The defendant, Kim, was unhappy with his lawyer, O’Sullivan, and claimed, among other things, that the attorney’s bad advice and faulty evaluation of the case kept one of Kim’s insurers from furnishing the money to settle the case cheaply and early. Kim also said the lawyer had an unacceptable conflict in having both the insurer and insured as clients, as is common in most states. Kim signed a consent judgment with the plaintiff in the underlying case and then tried to assign his legal malpractice claims. However, the defendant faced a big obstacle: three years ago the Washington Supreme Court held, in Kommavongsa v. Haskell, that assignments of legal malpractice claims to an adversary in the same litigation do not serve the public interest and are invalid. ( Kommavongsa allows an actual judgment on a legal malpractice claim to be assigned to an adversary, but not unrealized potential claims). So the defendant re-did the assignment. Instead of assigning his claims against his lawyer, he assigned only the proceeds of the lawsuit, which was brought in his name by his former adversary’s lawyer. The former plaintiff, who received the proceeds through the assignment and was the real party in interest, was not a party to the malpractice lawsuit.
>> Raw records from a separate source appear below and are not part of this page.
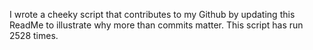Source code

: I wrote a cheeky script that contributes to my Github by updating this ReadMe to illustrate why more than commits matter. This script has run 2528 times.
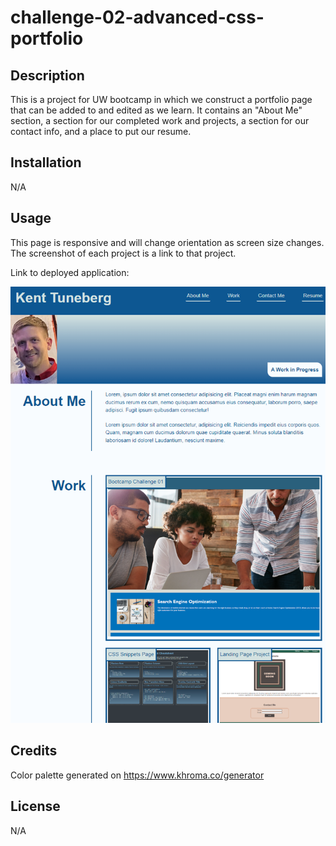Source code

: # challenge-02-advanced-css-portfolio

## Description

This is a project for UW bootcamp in which we construct a portfolio page that can be added to and edited as we learn. It contains an "About Me" section, a section for our completed work and projects, a section for our contact info, and a place to put our resume.

## Installation

N/A

## Usage

This page is responsive and will change orientation as screen size changes. The screenshot of each project is a link to that project. 

Link to deployed application: 

![Screenshot of my Portfolio Page](assets/images/portfolio-page.png)

## Credits

Color palette generated on https://www.khroma.co/generator

## License

N/A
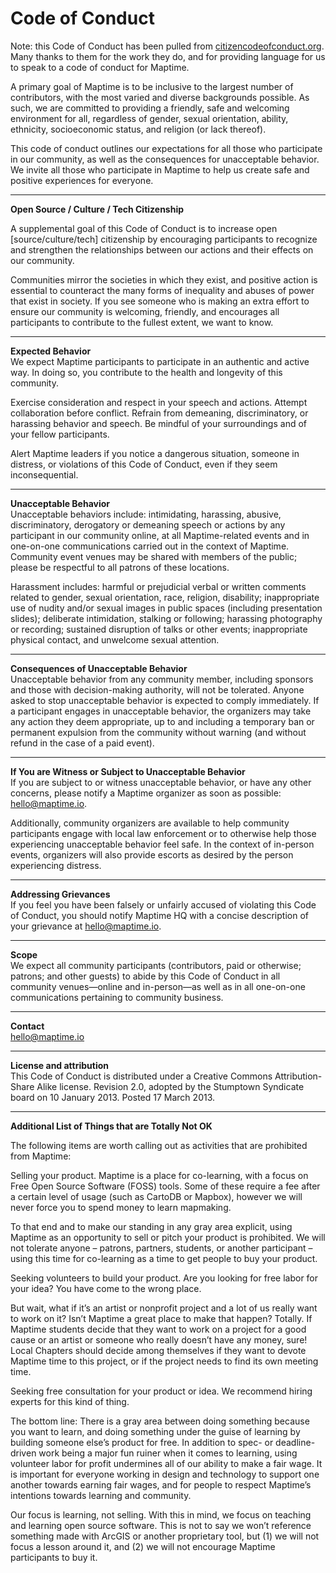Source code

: # Code of Conduct

Note: this Code of Conduct has been pulled from [citizencodeofconduct.org](http://citizencodeofconduct.org). Many thanks to them for the work they do, and for providing language for us to speak to a code of conduct for Maptime.  

A primary goal of Maptime is to be inclusive to the largest number of contributors, with the most varied and diverse backgrounds possible. As such, we  are committed to providing a friendly, safe and welcoming environment for all, regardless of gender, sexual orientation, ability, ethnicity, socioeconomic status, and religion (or lack thereof).

This code of conduct outlines our expectations for  all those who participate in our community, as well  as the consequences for unacceptable behavior. We invite all those who participate in Maptime to help us create safe and positive experiences for everyone.   

***
<!-- Horizontal Page Break -->  

**Open Source / Culture / Tech Citizenship**

A supplemental goal of this Code of Conduct is to  increase open [source/culture/tech] citizenship by encouraging participants to recognize and strengthen the relationships between our actions and their effects on our community.

Communities mirror the societies in which they exist, and positive action is essential to counteract the many forms of inequality and  abuses of power that exist in society. If you see someone who is making an extra effort to ensure our community is welcoming, friendly, and encourages all participants to contribute to the fullest extent, we want to know.

***
<!-- Horizontal Page Break -->

**‏Expected Behavior**  
We expect Maptime participants to participate in an authentic and active way. In doing so, you contribute to the health and longevity of this community.

Exercise consideration and respect in your speech and actions.
Attempt collaboration before conflict.
Refrain from demeaning, discriminatory, or harassing behavior and speech.
Be mindful of your surroundings and of your fellow participants.

Alert Maptime leaders if you notice a dangerous situation, someone in distress, or violations of this Code of Conduct, even if they seem inconsequential.

***
<!-- Horizontal Page Break -->

**Unacceptable Behavior**  
Unacceptable behaviors include: intimidating, harassing,  abusive, discriminatory, derogatory or demeaning speech or  actions by any participant in our community online,  at all Maptime-related events and in one-on-one communications  carried out in the context of Maptime.  Community event venues may be shared with members of  the public; please be respectful to all patrons of these locations.

Harassment includes: harmful or prejudicial verbal or  written comments related to gender, sexual orientation,  race, religion, disability; inappropriate use of nudity  and/or sexual images in public spaces (including presentation slides); deliberate intimidation, stalking or  following; harassing photography or recording; sustained  disruption of talks or other events; inappropriate  physical contact, and unwelcome sexual attention.

***
<!-- Horizontal Page Break -->

**‏Consequences of Unacceptable Behavior**  
Unacceptable behavior from any community member, including sponsors and those with decision-making authority, will not be tolerated. Anyone asked to stop unacceptable behavior is expected to comply immediately.
If a participant engages in unacceptable behavior, the organizers may take any action they deem appropriate, up to and including a temporary ban or  permanent expulsion from the community without warning  (and without refund in the case of a paid event).

***
<!-- Horizontal Page Break -->

**If You are Witness or Subject to Unacceptable Behavior**  
If you are subject to or witness unacceptable  behavior, or have any other concerns, please notify a Maptime organizer as soon as possible: hello@maptime.io.

Additionally, community organizers are available to help community participants engage with local law enforcement or to otherwise help those experiencing unacceptable behavior feel safe. In the context of in-person events,  organizers will also provide escorts as desired by the  person experiencing distress.

***
<!-- Horizontal Page Break -->

**Addressing Grievances**  
If you feel you have been falsely or unfairly accused of violating this Code of Conduct, you should notify Maptime HQ with a concise description of your grievance at hello@maptime.io.

***
<!-- Horizontal Page Break -->


**Scope**  
We expect all community participants (contributors, paid or otherwise; patrons; and other guests) to abide by  this Code of Conduct in all community venues—online and in-person—as well as in all one-on-one  communications pertaining to community business.

***
<!-- Horizontal Page Break -->

**Contact**  
hello@maptime.io

***
<!-- Horizontal Page Break -->

**License and attribution**  
This Code of Conduct is distributed under a Creative Commons Attribution-Share Alike license.
Revision 2.0, adopted by the Stumptown Syndicate board on 10 January 2013. Posted 17 March 2013.


***
<!-- Horizontal Page Break -->

**Additional List of Things that are Totally Not OK**  

The following items are worth calling out as activities that are prohibited from Maptime:

Selling your product. Maptime is a place for co-learning, with a focus on Free Open Source Software (FOSS) tools. Some of these require a fee after a certain level of usage (such as CartoDB or Mapbox), however we will never force you to spend money to learn mapmaking.

To that end and to make our standing in any gray area explicit, using Maptime as an opportunity to sell or pitch your product is prohibited. We will not tolerate anyone – patrons, partners, students, or another participant – using this time for co-learning as a time to get people to buy your product.


Seeking volunteers to build your product. Are you looking for free labor for your idea? You have come to the wrong place.


But wait, what if it’s an artist or nonprofit project and a lot of us really want to work on it? Isn’t Maptime a great place to make that happen? Totally. If Maptime students decide that they want to work on a project for a good cause or an artist or someone who really doesn’t have any money, sure! Local Chapters should decide among themselves if they want to devote Maptime time to this project, or if the project needs to find its own meeting time.


Seeking free consultation for your product or idea.  We recommend hiring experts for this kind of thing.

The bottom line: There is a gray area between doing something because you want to learn, and doing something under the guise of learning by building someone else’s product for free. In addition to spec- or deadline-driven work being a major fun ruiner when it comes to learning, using volunteer labor for profit undermines all of our ability to make a fair wage. It is important for everyone working in design and technology to support one another towards earning fair wages, and for people to respect Maptime’s intentions towards learning and community.

Our focus is learning, not selling. With this in mind, we focus on teaching and learning open source software. This is not to say we won’t reference something made with ArcGIS or another proprietary tool, but (1) we will not focus a lesson around it, and (2) we will not encourage Maptime participants to buy it.
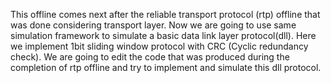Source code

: This offline comes next after the reliable transport protocol (rtp) offline that was done considering transport layer. Now we are going to use same simulation framework to simulate a basic data link layer protocol(dll). Here we implement 1bit sliding window protocol with CRC (Cyclic redundancy check). We are going to edit the code that was produced during the completion of rtp offline and try to implement and simulate this dll protocol.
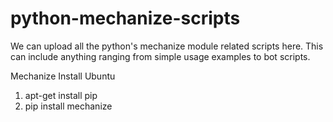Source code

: python-mechanize-scripts
========================
We can upload all the python's mechanize module related scripts here. This can include anything ranging from simple usage examples to bot scripts.

Mechanize Install Ubuntu 
1. apt-get install pip
2. pip install mechanize
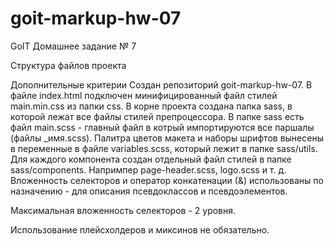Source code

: # goit-markup-hw-07

GoIT Домашнее задание № 7

Структура файлов проекта



Дополнительные критерии
Создан репозиторий goit-markup-hw-07.
В файле index.html подключен минифицированный файл стилей main.min.css из папки css.
В корне проекта создана папка sass, в которой лежат все файлы стилей препроцессора.
В папке sass есть файл main.scss - главный файл в котрый импортируются все паршалы (файлы _имя.scss).
Палитра цветов макета и наборы шрифтов вынесены в переменные в файле variables.scss, который лежит в папке sass/utils.
Для каждого компонента создан отдельный файл стилей в папке sass/components. Напримпер page-header.scss, logo.scss и т. д.
Вложенность селекторов и оператор конкатенации (&) использованы по назначению - для описания псевдоклассов и псевдоэлементов.

Максимальная вложенность селекторов - 2 уровня.

Использование плейсхолдеров и миксинов не обязательно.
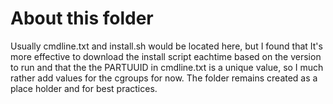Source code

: # About this folder

Usually cmdline.txt and install.sh would be located here, but I found that It's
more effective to download the install script eachtime based on the version to
run and that the the PARTUUID in cmdline.txt is a unique value, so I much rather
add values for the cgroups for now. The folder remains created as a place holder
and for best practices.
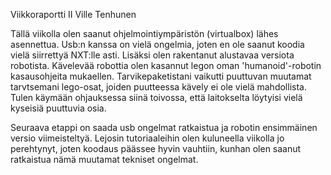 ﻿Viikkoraportti II
Ville Tenhunen

Tällä viikolla olen saanut ohjelmointiympäristön (virtualbox) lähes asennettua. Usb:n kanssa on vielä ongelmia, joten en ole saanut koodia vielä siirrettyä NXT:lle asti. Lisäksi olen rakentanut alustavaa versiota robotista. Kävelevää robottia olen kasannut legon oman 'humanoid'-robotin kasausohjeita mukaellen. Tarvikepaketistani vaikutti puuttuvan muutamat tarvtsemani lego-osat, joiden puutteessa kävely ei ole vielä mahdollista. Tulen käymään ohjauksessa siinä toivossa, että laitokselta löytyisi vielä kyseisiä puuttuvia osia. 

Seuraava etappi on saada usb ongelmat ratkaistua ja robotin ensimmäinen versio viimeisteltyä. Lejosin tutoriaaleihin olen kuluneella viikolla jo perehtynyt, joten koodaus päässee hyvin vauhtiin, kunhan olen saanut ratkaistua nämä muutamat tekniset ongelmat.

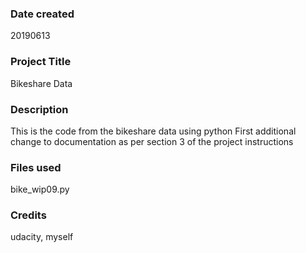 ### Date created
20190613

### Project Title
Bikeshare Data

### Description
This is the code from the bikeshare data using python
First additional change to documentation as per section 3 of the project instructions

### Files used
bike_wip09.py

### Credits
udacity, myself

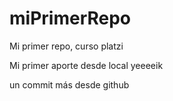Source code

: # miPrimerRepo

Mi primer repo, curso platzi

Mi primer aporte desde local yeeeeik

un commit más desde github
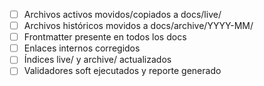- [ ] Archivos activos movidos/copiados a docs/live/
- [ ] Archivos históricos movidos a docs/archive/YYYY-MM/
- [ ] Frontmatter presente en todos los docs
- [ ] Enlaces internos corregidos
- [ ] Índices live/ y archive/ actualizados
- [ ] Validadores soft ejecutados y reporte generado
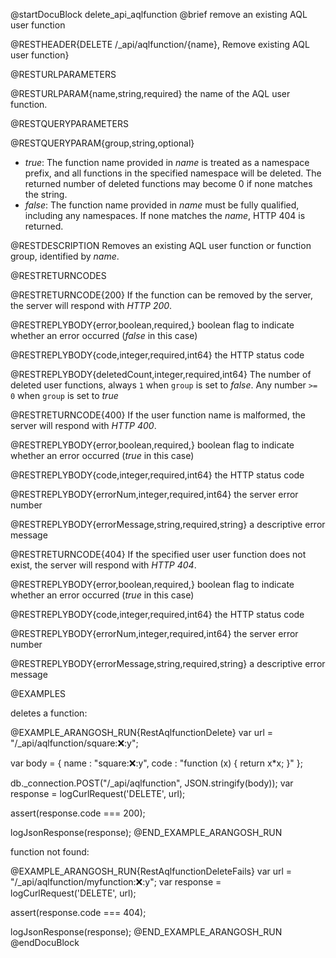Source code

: 
@startDocuBlock delete_api_aqlfunction
@brief remove an existing AQL user function

@RESTHEADER{DELETE /_api/aqlfunction/{name}, Remove existing AQL user function}

@RESTURLPARAMETERS

@RESTURLPARAM{name,string,required}
the name of the AQL user function.

@RESTQUERYPARAMETERS

@RESTQUERYPARAM{group,string,optional}
- *true*: The function name provided in *name* is treated as
  a namespace prefix, and all functions in the specified namespace will be deleted.
  The returned number of deleted functions may become 0 if none matches the string.
- *false*: The function name provided in *name* must be fully
  qualified, including any namespaces. If none matches the *name*, HTTP 404 is returned. 

@RESTDESCRIPTION
Removes an existing AQL user function or function group, identified by *name*.

@RESTRETURNCODES

@RESTRETURNCODE{200}
If the function can be removed by the server, the server will respond with
*HTTP 200*.

@RESTREPLYBODY{error,boolean,required,}
boolean flag to indicate whether an error occurred (*false* in this case)

@RESTREPLYBODY{code,integer,required,int64}
the HTTP status code

@RESTREPLYBODY{deletedCount,integer,required,int64}
The number of deleted user functions, always `1` when `group` is set to *false*. 
Any number `>= 0` when `group` is set to *true*


@RESTRETURNCODE{400}
If the user function name is malformed, the server will respond with *HTTP 400*.

@RESTREPLYBODY{error,boolean,required,}
boolean flag to indicate whether an error occurred (*true* in this case)

@RESTREPLYBODY{code,integer,required,int64}
the HTTP status code

@RESTREPLYBODY{errorNum,integer,required,int64}
the server error number

@RESTREPLYBODY{errorMessage,string,required,string}
a descriptive error message


@RESTRETURNCODE{404}
If the specified user user function does not exist, the server will respond with *HTTP 404*.

@RESTREPLYBODY{error,boolean,required,}
boolean flag to indicate whether an error occurred (*true* in this case)

@RESTREPLYBODY{code,integer,required,int64}
the HTTP status code

@RESTREPLYBODY{errorNum,integer,required,int64}
the server error number

@RESTREPLYBODY{errorMessage,string,required,string}
a descriptive error message


@EXAMPLES

deletes a function:

@EXAMPLE_ARANGOSH_RUN{RestAqlfunctionDelete}
  var url = "/_api/aqlfunction/square::x::y";

  var body = { 
    name : "square::x::y", 
    code : "function (x) { return x*x; }" 
  };

  db._connection.POST("/_api/aqlfunction", JSON.stringify(body));
  var response = logCurlRequest('DELETE', url);

  assert(response.code === 200);

  logJsonResponse(response);
@END_EXAMPLE_ARANGOSH_RUN

function not found:

@EXAMPLE_ARANGOSH_RUN{RestAqlfunctionDeleteFails}
  var url = "/_api/aqlfunction/myfunction::x::y";
  var response = logCurlRequest('DELETE', url);

  assert(response.code === 404);

  logJsonResponse(response);
@END_EXAMPLE_ARANGOSH_RUN
@endDocuBlock

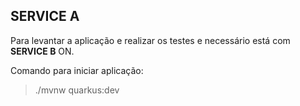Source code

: ## SERVICE A

Para levantar a aplicação e realizar os testes e necessário está com **SERVICE B** ON.

Comando para iniciar aplicação:

> ./mvnw quarkus:dev


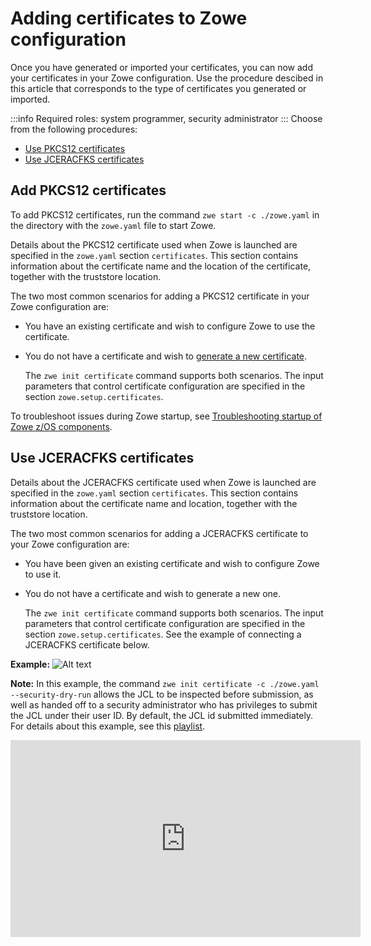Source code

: # Adding certificates to Zowe configuration

Once you have generated or imported your certificates, you can now add your certificates in your Zowe configuration. Use the procedure descibed in this article that corresponds to the type of certificates you generated or imported.

:::info Required roles: system programmer, security administrator
:::
Choose from the following procedures:

- [Use PKCS12 certificates](#use-pkcs12-certificates)
- [Use JCERACFKS certificates](#use-jceracfks-certificates)

## Add PKCS12 certificates

To add PKCS12 certificates, run the command `zwe start -c ./zowe.yaml` in the directory with the `zowe.yaml` file to start Zowe.

Details about the PKCS12 certificate used when Zowe is launched are specified in the `zowe.yaml` section `certificates`. This section contains information about the certificate name and the location of the certificate, together with the truststore location.

The two most common scenarios for adding a PKCS12 certificate in your Zowe configuration are:

* You have an existing certificate and wish to configure Zowe to use the certificate.
* You do not have a certificate and wish to [generate a new certificate](./generate-certificates.md).  

  The `zwe init certificate` command supports both scenarios. The input parameters that control certificate configuration are specified in the section `zowe.setup.certificates`.

To troubleshoot issues during Zowe startup, see [Troubleshooting startup of Zowe z/OS components](https://docs.zowe.org/stable/troubleshoot/troubleshoot-zos-startup).

## Use JCERACFKS certificates

Details about the JCERACFKS certificate used when Zowe is launched are specified in the `zowe.yaml` section `certificates`. This section contains information about the certificate name and location, together with the truststore location.  

The two most common scenarios for adding a JCERACFKS certificate to your Zowe configuration are:

* You have been given an existing certificate and wish to configure Zowe to use it.
* You do not have a certificate and wish to generate a new one.

  The `zwe init certificate` command supports both scenarios. The input parameters that control certificate configuration are specified in the section `zowe.setup.certificates`. See the example of connecting a JCERACFKS certificate below.

**Example:**
![Alt text](../images/certificates/connect-JCERACFKS.png)

**Note:**
In this example, the command `zwe init certificate -c ./zowe.yaml --security-dry-run` allows the JCL to be inspected before submission, as well as handed off to a security administrator who has privileges to submit the JCL under their user ID. By default, the JCL id submitted immediately. For details about this example, see this [playlist](https://youtube.com/playlist?list=PL8REpLGaY9QEHLNA81DRgGqWcgOYC0PDX).

<iframe width="560" height="315" src="https://www.youtube.com/embed/videoseries?list=PL8REpLGaY9QEHLNA81DRgGqWcgOYC0PDX" title="YouTube video player" frameborder="0" allow="accelerometer; autoplay; clipboard-write; encrypted-media; gyroscope; picture-in-picture; web-share" allowfullscreen></iframe>
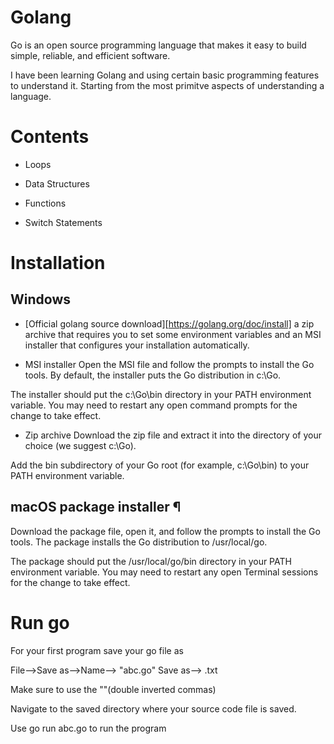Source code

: # Golang

Go is an open source programming language that makes it easy to build simple, reliable, and efficient software.

I have been learning Golang and using certain basic programming features to understand it. Starting from the most primitve aspects of understanding a language.

# Contents

* Loops

* Data Structures

* Functions

* Switch Statements

# Installation

## Windows

* [Official golang source download][https://golang.org/doc/install]
a zip archive that requires you to set some environment variables and an MSI installer that configures your installation automatically.

* MSI installer
Open the MSI file and follow the prompts to install the Go tools. By default, the installer puts the Go distribution in c:\Go.

The installer should put the c:\Go\bin directory in your PATH environment variable. You may need to restart any open command prompts for the change to take effect.

* Zip archive
Download the zip file and extract it into the directory of your choice (we suggest c:\Go).

Add the bin subdirectory of your Go root (for example, c:\Go\bin) to your PATH environment variable.

## macOS package installer ¶
Download the package file, open it, and follow the prompts to install the Go tools. The package installs the Go distribution to /usr/local/go.

The package should put the /usr/local/go/bin directory in your PATH environment variable. You may need to restart any open Terminal sessions for the change to take effect.

# Run go

For your first program save your go file as

File-->Save as-->Name--> "abc.go" Save as--> .txt

Make sure to use the ""(double inverted commas)

Navigate to the saved directory where your source code file is saved.

Use go run abc.go to run the program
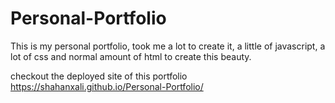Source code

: # Personal-Portfolio

This is my personal portfolio, took me a lot to create it, a little of javascript, a lot of css and normal amount of html to create this beauty.

checkout the deployed site of this portfolio https://shahanxali.github.io/Personal-Portfolio/
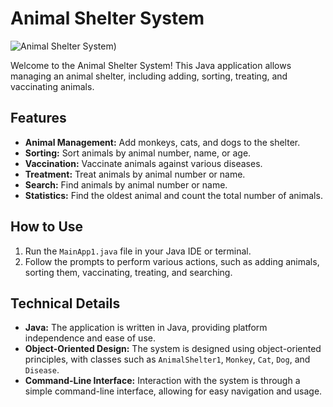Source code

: # Animal Shelter System

![Animal Shelter System](https://i.pinimg.com/564x/b2/75/e8/b275e8cca8f99f4ebf32dc675e7268a2.jpg))

Welcome to the Animal Shelter System! This Java application allows managing an animal shelter, including adding, sorting, treating, and vaccinating animals.

## Features
- **Animal Management:** Add monkeys, cats, and dogs to the shelter.
- **Sorting:** Sort animals by animal number, name, or age.
- **Vaccination:** Vaccinate animals against various diseases.
- **Treatment:** Treat animals by animal number or name.
- **Search:** Find animals by animal number or name.
- **Statistics:** Find the oldest animal and count the total number of animals.

## How to Use
1. Run the `MainApp1.java` file in your Java IDE or terminal.
2. Follow the prompts to perform various actions, such as adding animals, sorting them, vaccinating, treating, and searching.

## Technical Details
- **Java:** The application is written in Java, providing platform independence and ease of use.
- **Object-Oriented Design:** The system is designed using object-oriented principles, with classes such as `AnimalShelter1`, `Monkey`, `Cat`, `Dog`, and `Disease`.
- **Command-Line Interface:** Interaction with the system is through a simple command-line interface, allowing for easy navigation and usage.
The Court of Appeals didn’t buy it, and said the assignment of proceeds is the same as assignment of claims. It also said there was no evidence of damage, because a stipulated judgment in this context doesn’t constitute evidence of damage caused by an attorney, because the defendant doesn’t really have to pay it. The reasoning is contrast to the way Washington courts, and most other courts, see stipulated judgments when an insurer is the target: these judgments are usually found to be enforceable to the extent they are reasonable and coverage exists, and in some states, even if coverage doesn’t exist but the insurer committed bad faith. Not that I have a problem with any of this: I’m just sayin’.